Tony Mark, who lives in Santa Fe, produced the film “Georgia O’Keeffe,” which debuted Sept. 19 on Lifetime Television. The film focuses on the artistic and romantic relationship between artist O’Keeffe and photographer Alfred Stieglitz. Stieglitz was showing O’Keeffe’s work without her permission at a gallery in New York when she confronted him and then fell for him.
Daily Lobo: What is the movie “Georgia O’Keeffe” about, and how did this movie come into existence?
Tony Mark: It’s about O’Keeffe and her relationship with Alfred Stieglitz. It’s a project that had been in development for quite some time with the executive producer Joshua Maurer over at Home Box Office, and when HBO decided not to make the movie, we took it over to Lifetime.
DL: What were some of the prominent aspects of O’Keeffe’s life that you felt needed to be represented in this movie?
TM: One of the things that was most important for us in making the film was to communicate the feeling of New Mexico, because New Mexico had a huge impact on Georgia when she came here. Because of that, it became very important to us as filmmakers to find a way to shoot the movie in New Mexico. We felt that it would be possible to find ways to suggest New York City or suggest upstate New York, but very, very difficult to find another location that could really effectively suggest the landscape of New Mexico.
DL: How did you decide on the casting of O’Keeffe and Stieglitz?
TM: Joan Allen was involved in this project from the very start. She had been involved as a producer from the beginning. As for the role of Stieglitz, as we thought about it, it turned out that Jeremy Irons was going to do a part on Broadway with Joan Allen in the beginning of 2009, and since they were already prepared to work together, when we proposed that they might want to work together on film before they work together on stage, Jeremy was very receptive to that. He is an extraordinary actor, and what is quite remarkable is that he bears an astonishing resemblance to Alfred Stieglitz.

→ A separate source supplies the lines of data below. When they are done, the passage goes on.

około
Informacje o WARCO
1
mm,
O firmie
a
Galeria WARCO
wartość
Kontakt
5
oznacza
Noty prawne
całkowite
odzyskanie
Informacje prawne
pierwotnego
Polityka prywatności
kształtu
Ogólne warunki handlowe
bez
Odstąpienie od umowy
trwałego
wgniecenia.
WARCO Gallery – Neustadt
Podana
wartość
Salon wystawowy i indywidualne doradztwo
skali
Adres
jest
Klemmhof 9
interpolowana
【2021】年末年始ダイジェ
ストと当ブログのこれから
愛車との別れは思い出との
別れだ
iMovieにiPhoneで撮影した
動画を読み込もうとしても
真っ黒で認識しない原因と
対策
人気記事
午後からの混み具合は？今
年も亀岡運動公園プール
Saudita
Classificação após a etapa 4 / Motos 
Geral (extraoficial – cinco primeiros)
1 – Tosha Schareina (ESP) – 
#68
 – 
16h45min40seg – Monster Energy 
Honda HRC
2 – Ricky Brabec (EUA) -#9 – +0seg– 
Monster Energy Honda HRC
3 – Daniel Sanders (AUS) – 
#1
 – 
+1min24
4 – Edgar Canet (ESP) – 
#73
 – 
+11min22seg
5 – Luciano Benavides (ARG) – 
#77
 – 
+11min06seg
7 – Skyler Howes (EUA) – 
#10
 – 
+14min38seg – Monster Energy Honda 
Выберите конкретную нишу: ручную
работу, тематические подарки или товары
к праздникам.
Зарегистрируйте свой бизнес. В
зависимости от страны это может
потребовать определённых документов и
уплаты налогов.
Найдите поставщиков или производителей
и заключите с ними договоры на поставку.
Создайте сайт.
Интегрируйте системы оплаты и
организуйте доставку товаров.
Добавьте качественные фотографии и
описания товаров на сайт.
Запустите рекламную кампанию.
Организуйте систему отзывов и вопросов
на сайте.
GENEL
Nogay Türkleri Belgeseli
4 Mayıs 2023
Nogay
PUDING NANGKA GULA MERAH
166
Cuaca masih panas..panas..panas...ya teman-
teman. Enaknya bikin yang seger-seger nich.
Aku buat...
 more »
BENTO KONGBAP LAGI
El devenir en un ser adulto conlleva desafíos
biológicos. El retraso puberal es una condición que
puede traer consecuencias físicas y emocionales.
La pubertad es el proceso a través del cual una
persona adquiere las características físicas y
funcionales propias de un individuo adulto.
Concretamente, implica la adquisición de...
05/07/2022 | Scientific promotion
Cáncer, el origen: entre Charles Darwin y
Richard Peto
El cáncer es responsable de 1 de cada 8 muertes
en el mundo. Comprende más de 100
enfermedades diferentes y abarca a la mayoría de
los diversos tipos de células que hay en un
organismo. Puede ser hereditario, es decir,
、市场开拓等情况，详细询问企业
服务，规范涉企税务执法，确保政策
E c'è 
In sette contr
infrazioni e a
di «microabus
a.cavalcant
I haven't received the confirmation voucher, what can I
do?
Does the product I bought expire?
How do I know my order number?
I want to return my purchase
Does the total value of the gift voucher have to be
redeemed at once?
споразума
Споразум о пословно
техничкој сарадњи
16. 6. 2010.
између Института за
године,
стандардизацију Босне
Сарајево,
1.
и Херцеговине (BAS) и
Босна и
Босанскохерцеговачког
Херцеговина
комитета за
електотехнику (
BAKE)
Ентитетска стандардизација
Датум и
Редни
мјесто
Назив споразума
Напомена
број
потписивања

DL: How has the film been received so far after its debut on Lifetime?
TM: It’s been received quite wonderfully. We had a premiere here at the Lensic (Performing Arts Center) as a benefit for the museum. You are playing to a built-in audience, since O’Keeffe is particularly popular in this part of the world.
DL: Did you coordinate with the Georgia O’Keeffe Museum in the making of the movie?

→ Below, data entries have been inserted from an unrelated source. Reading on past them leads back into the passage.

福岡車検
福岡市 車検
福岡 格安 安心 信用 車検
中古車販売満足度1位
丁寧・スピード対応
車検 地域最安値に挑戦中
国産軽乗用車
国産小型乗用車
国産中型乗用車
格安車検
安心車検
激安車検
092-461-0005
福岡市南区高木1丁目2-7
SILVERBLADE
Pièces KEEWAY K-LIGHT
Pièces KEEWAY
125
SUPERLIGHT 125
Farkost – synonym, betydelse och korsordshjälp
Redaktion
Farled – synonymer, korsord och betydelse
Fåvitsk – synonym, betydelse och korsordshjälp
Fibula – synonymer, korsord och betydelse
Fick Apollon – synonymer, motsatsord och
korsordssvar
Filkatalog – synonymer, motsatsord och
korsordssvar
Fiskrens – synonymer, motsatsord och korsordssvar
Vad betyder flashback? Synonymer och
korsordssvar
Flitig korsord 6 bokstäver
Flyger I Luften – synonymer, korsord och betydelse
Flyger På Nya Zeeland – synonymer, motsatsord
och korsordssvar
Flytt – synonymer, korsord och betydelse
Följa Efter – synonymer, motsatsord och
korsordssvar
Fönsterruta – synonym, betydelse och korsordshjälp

TM: We would never have been able to make the film without the cooperation of the museum. We consider ourselves very, very fortunate to have had the O’Keeffe Museum and its curator, Barbara Buhler Lynes, as allies when we were trying to convince the city and the state and the museum itself to allow us to tell this story.

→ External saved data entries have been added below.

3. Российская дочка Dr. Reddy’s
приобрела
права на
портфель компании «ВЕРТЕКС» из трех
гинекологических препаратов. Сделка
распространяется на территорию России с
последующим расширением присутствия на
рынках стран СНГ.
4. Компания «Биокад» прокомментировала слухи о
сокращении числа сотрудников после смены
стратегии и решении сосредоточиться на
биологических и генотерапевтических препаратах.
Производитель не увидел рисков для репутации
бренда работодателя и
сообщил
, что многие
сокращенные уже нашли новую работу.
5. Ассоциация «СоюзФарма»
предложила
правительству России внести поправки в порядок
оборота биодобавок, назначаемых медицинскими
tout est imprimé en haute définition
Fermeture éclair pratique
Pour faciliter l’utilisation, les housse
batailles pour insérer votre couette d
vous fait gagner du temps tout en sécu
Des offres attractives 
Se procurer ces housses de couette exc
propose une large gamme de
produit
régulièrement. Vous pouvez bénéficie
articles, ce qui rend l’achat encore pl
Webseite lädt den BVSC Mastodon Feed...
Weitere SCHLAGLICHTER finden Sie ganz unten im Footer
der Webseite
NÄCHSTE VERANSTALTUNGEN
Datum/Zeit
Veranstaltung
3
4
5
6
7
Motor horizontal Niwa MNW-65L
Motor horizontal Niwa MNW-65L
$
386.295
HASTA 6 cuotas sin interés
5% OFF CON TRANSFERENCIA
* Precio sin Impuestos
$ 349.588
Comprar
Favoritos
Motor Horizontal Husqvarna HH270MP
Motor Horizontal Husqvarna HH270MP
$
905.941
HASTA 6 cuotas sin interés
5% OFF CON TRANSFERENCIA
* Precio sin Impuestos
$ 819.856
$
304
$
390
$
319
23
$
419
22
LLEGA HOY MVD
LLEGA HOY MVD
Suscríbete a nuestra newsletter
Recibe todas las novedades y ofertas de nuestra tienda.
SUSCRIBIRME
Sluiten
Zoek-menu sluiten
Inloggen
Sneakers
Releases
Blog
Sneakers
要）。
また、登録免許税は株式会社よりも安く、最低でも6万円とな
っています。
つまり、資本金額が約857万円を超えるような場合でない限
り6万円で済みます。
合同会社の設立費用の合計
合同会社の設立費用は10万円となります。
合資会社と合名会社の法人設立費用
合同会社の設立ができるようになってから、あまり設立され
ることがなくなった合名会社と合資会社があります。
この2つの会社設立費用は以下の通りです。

DL: Why did this movie have so much support from the museum?
TM: In general, I would say that we had a very good script by a Pulitzer-Prize-winning author named Michael Christopher. The film was a very intelligently told story. It did not pander to the lowest common denominator. It gave a lot of respect to Georgia as a person as well as an artist. It also gave a lot of respect to the complicated relationship she had with Stieglitz. I think, in the end, the fact that Joan Allen, who is an extremely accomplished actress and who was a champion of the movie, put her energy and the force of her personality behind the project, and spoke very eloquently on behalf of the project to the museum, really helped the museum to be convinced that we were going to be the right people to tell this story.
DL: When I was watching the film I could feel O’Keeffe’s emotions seeping out of the movie and the story. How did you capture the raw emotion in the movie?
TM: The key to that was in our choice of director, Bob Balaban. He is a director who is known as an actor’s director. He himself is an actor and has appeared in hundreds of movies. As an actor’s director, his focus has always been on giving the actors in front of the camera the kind of creative environment that will allow them to feel very comfortable in exploring their characters. As a result, the tone he sets on the set, the way he speaks to the actors, the kind of respect he has for performance, as opposed to special effects and stunts, all create an atmosphere in which the actors are able to explore the nuances of their characters. And because that’s what he’s looking for, when he goes into the editing room, he sees that as a perk.